I'm trying to make a web scraper, which can run a decent number (many thousands) of http queries per minute. The actual querying is fine but to speed up the process. I'm trying to make it concurrent. Initially I spawned a goroutine for each request but I ran out of file descriptors so after some googling I decided to use a semaphore to limit the number of concurrent goroutines.
Only I can't get this to work.
I've tried moving bits of code around but I always have the same issue: I have roughly three times as many goroutines running as I want
This is the only method I have that spawns goroutines. I limited the goroutines to 80. In my benchmarks I run this against a slice of 10000 URLs and it tends to hover at about 242 concurrent goroutines in flight, but then it suddenly goes up to almost double this and then back down to 242.
I get the same behaviour if I change the concurrent value from 80 - it usually hovers at just over three times the number of goroutines and sometimes spikes to around double that and I have no idea why.
func (B BrandScraper) ScrapeUrls(URLs ...string) []scrapeResponse {
concurrent := 80
semaphoreChan := make(chan struct{}, concurrent)
scrapeResults := make([]scrapeResponse, len(URLs))
for _, URL := range URLs {
semaphoreChan <- struct{}{}
go func(URL string) {
defer func() {
<-semaphoreChan
}()
scrapeResults = append(scrapeResults,
B.getIndividualScrape(URL))
fmt.Printf("#goroutines: %d
", runtime.NumGoroutine())
}(URL)
}
return scrapeResults
}
I'm expecting it to be constantly at 80 goroutines - or at least constant.

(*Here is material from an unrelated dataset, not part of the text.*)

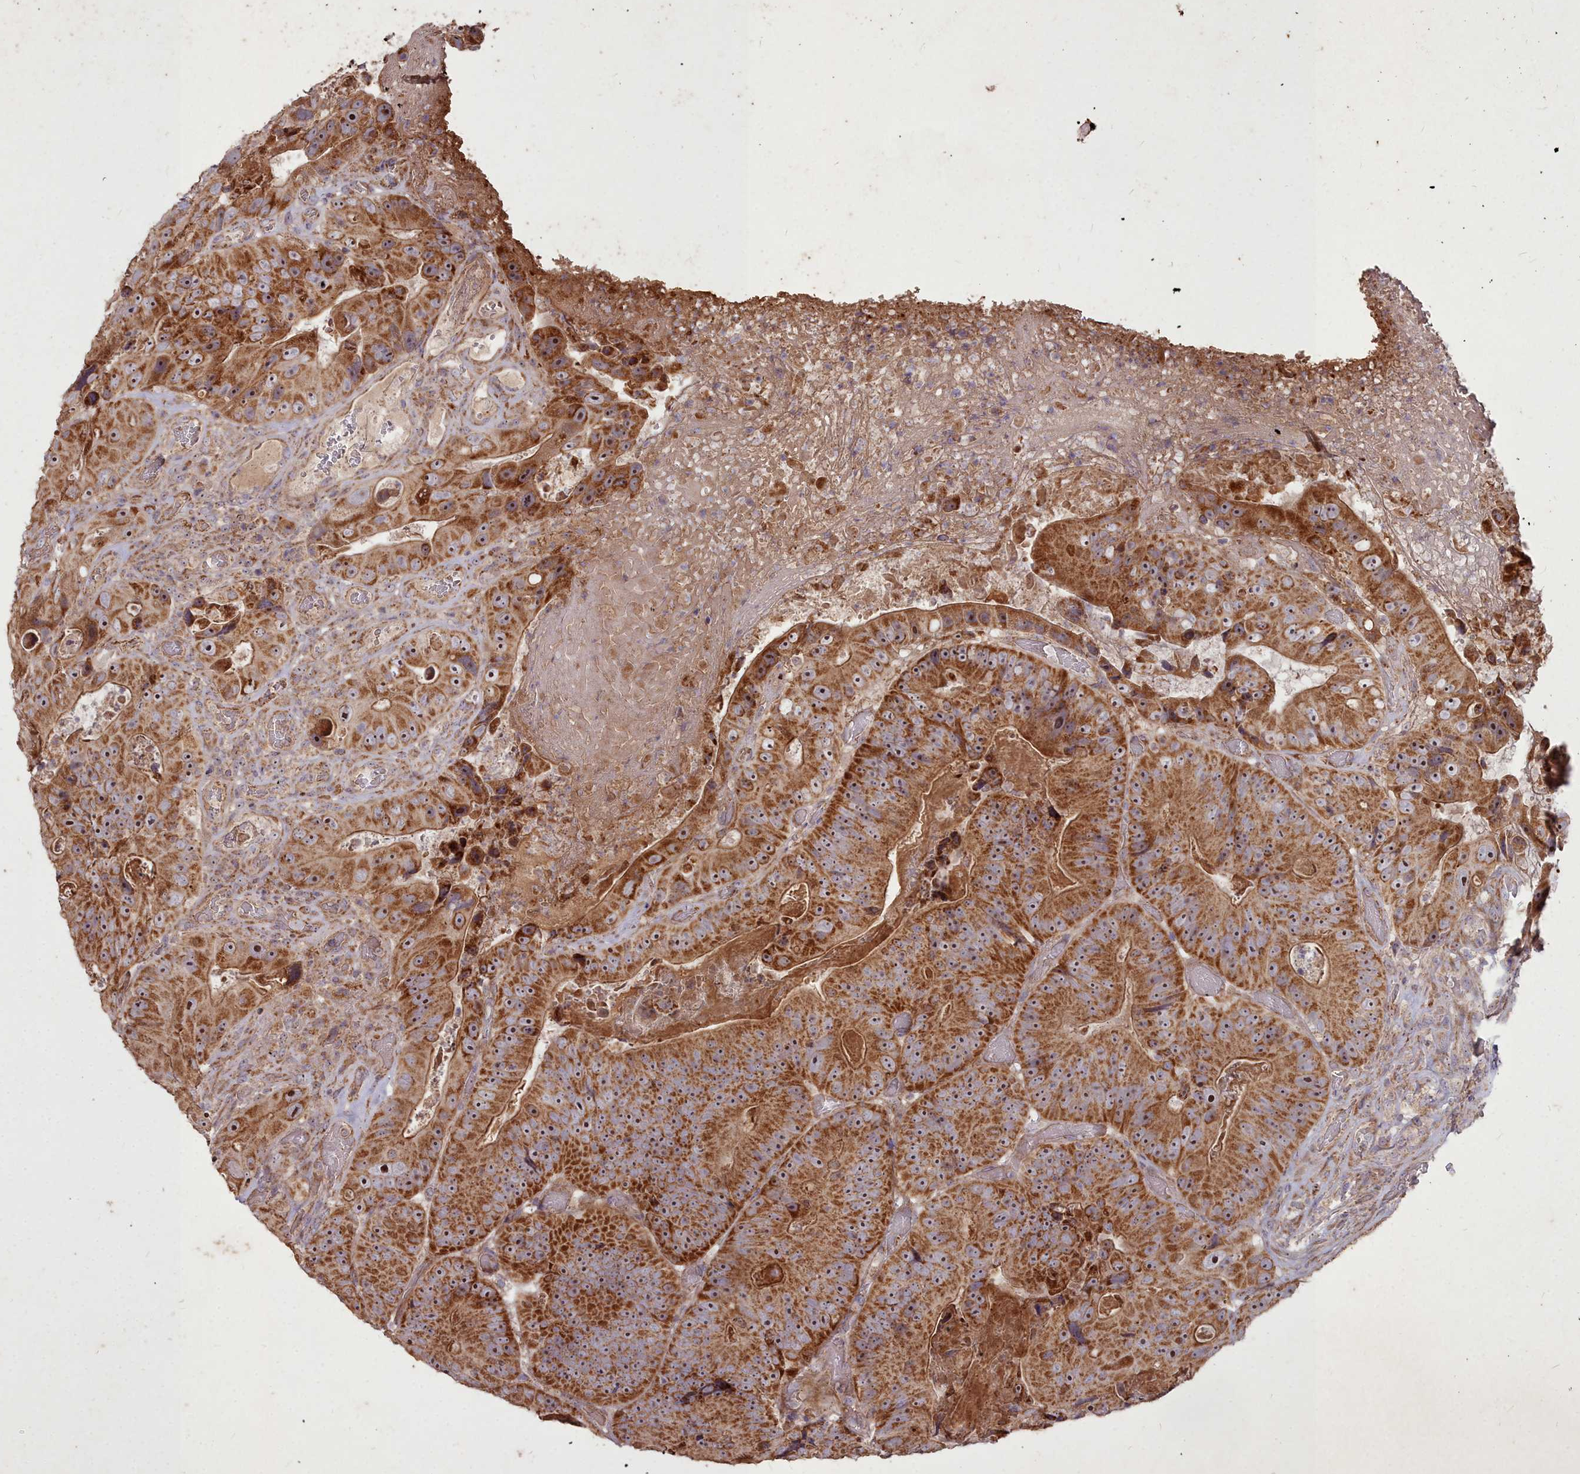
{"staining": {"intensity": "strong", "quantity": ">75%", "location": "cytoplasmic/membranous,nuclear"}, "tissue": "colorectal cancer", "cell_type": "Tumor cells", "image_type": "cancer", "snomed": [{"axis": "morphology", "description": "Adenocarcinoma, NOS"}, {"axis": "topography", "description": "Colon"}], "caption": "Immunohistochemical staining of colorectal cancer displays high levels of strong cytoplasmic/membranous and nuclear protein positivity in about >75% of tumor cells. (IHC, brightfield microscopy, high magnification).", "gene": "COX11", "patient": {"sex": "female", "age": 86}}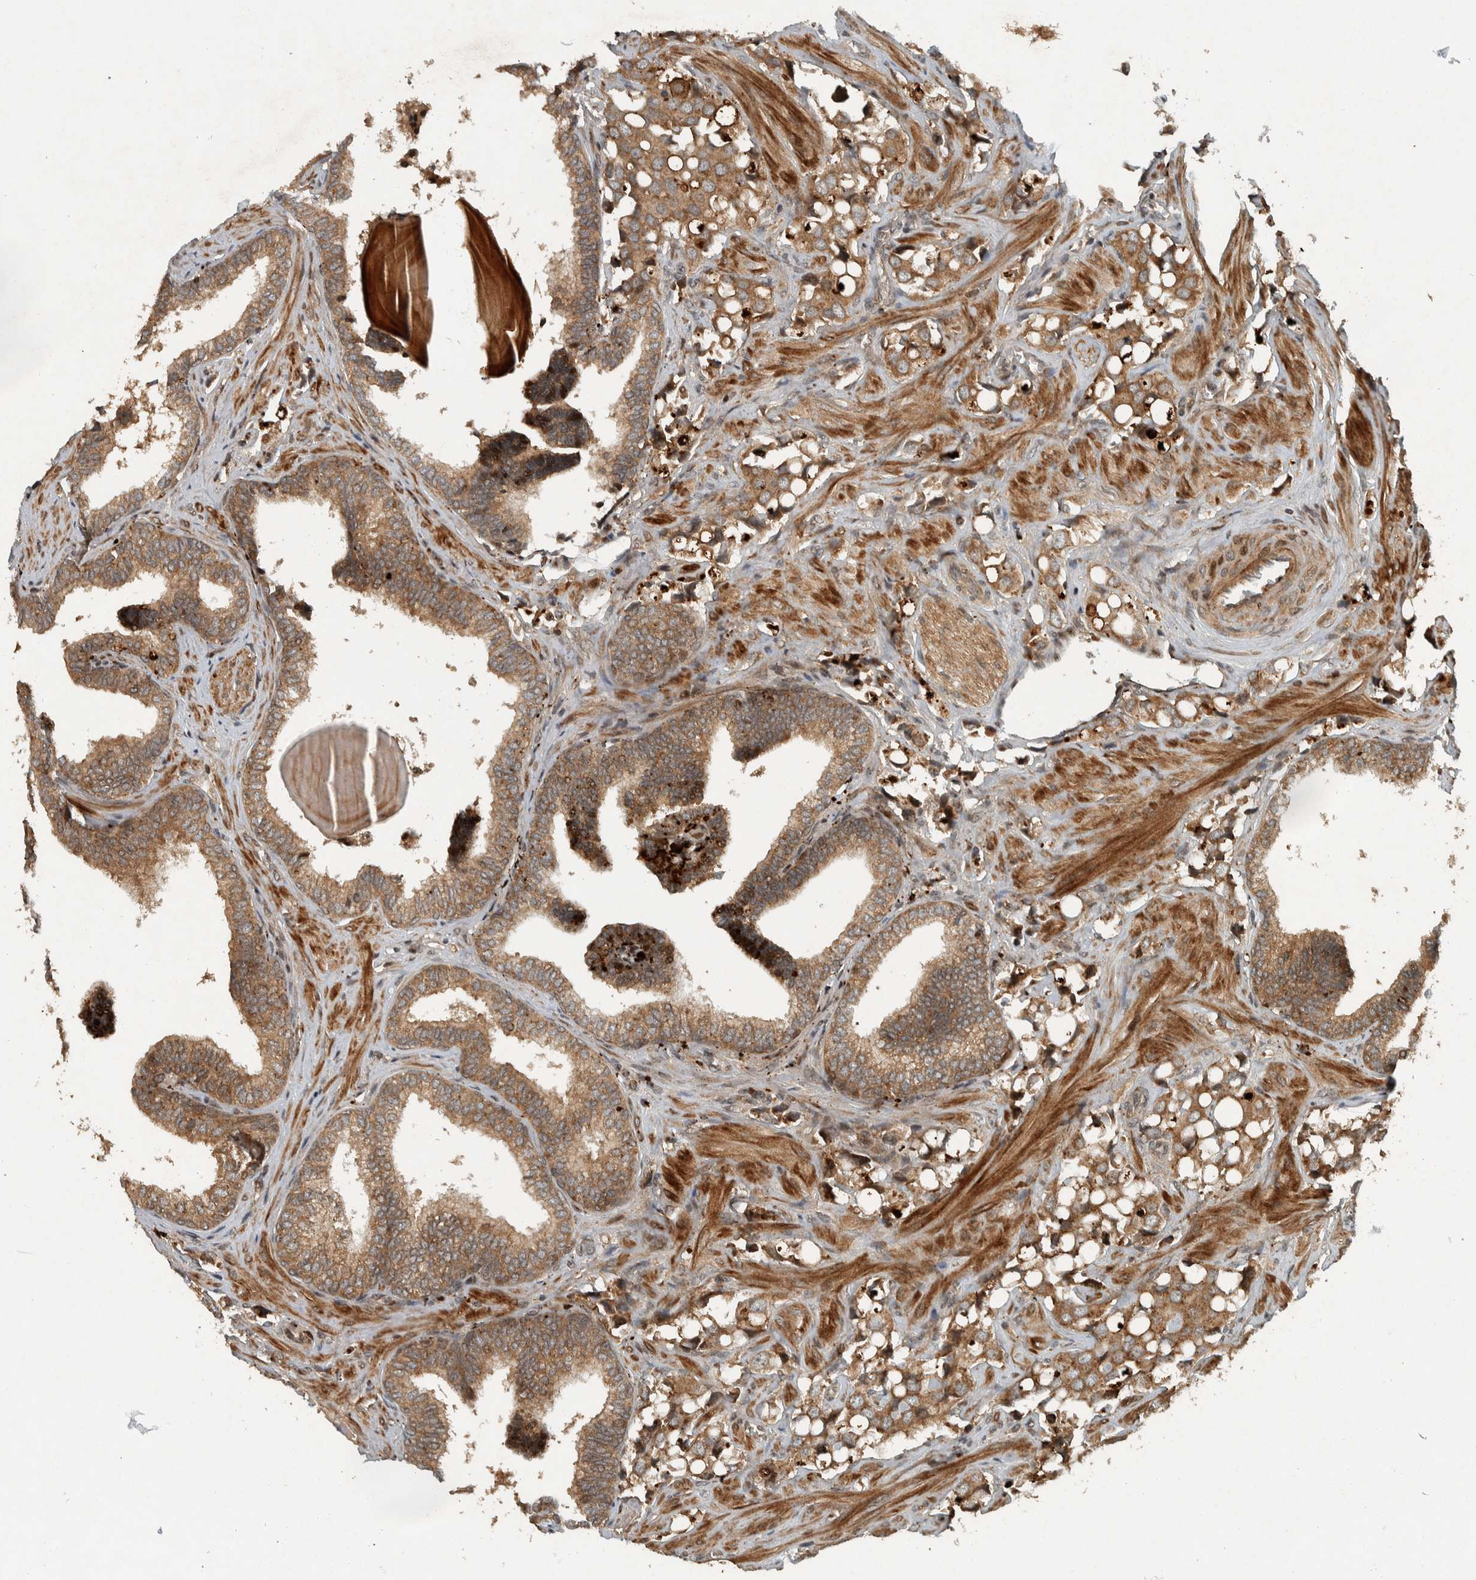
{"staining": {"intensity": "moderate", "quantity": ">75%", "location": "cytoplasmic/membranous"}, "tissue": "prostate cancer", "cell_type": "Tumor cells", "image_type": "cancer", "snomed": [{"axis": "morphology", "description": "Adenocarcinoma, High grade"}, {"axis": "topography", "description": "Prostate"}], "caption": "Protein analysis of high-grade adenocarcinoma (prostate) tissue displays moderate cytoplasmic/membranous expression in about >75% of tumor cells.", "gene": "KIFAP3", "patient": {"sex": "male", "age": 52}}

This happens when I run it from a benchmarking test or when i run it from the main function.
Thanks very much for any tips!
EDIT
getIndividualScrape
calls another function:
func (B BrandScraper) doGetRequest(URL string) io.Reader {
resp, err := http.Get(URL)
if err != nil {
log.Fatal(err)
}
body, _ := ioutil.ReadAll(resp.Body)
resp.Body.Close()
return bytes.NewReader(body)
}
which obviously does an HTTP request. Could this be leaking goroutines? I thought since I'd closed the resp.Body
I'd have covered that but maybe not?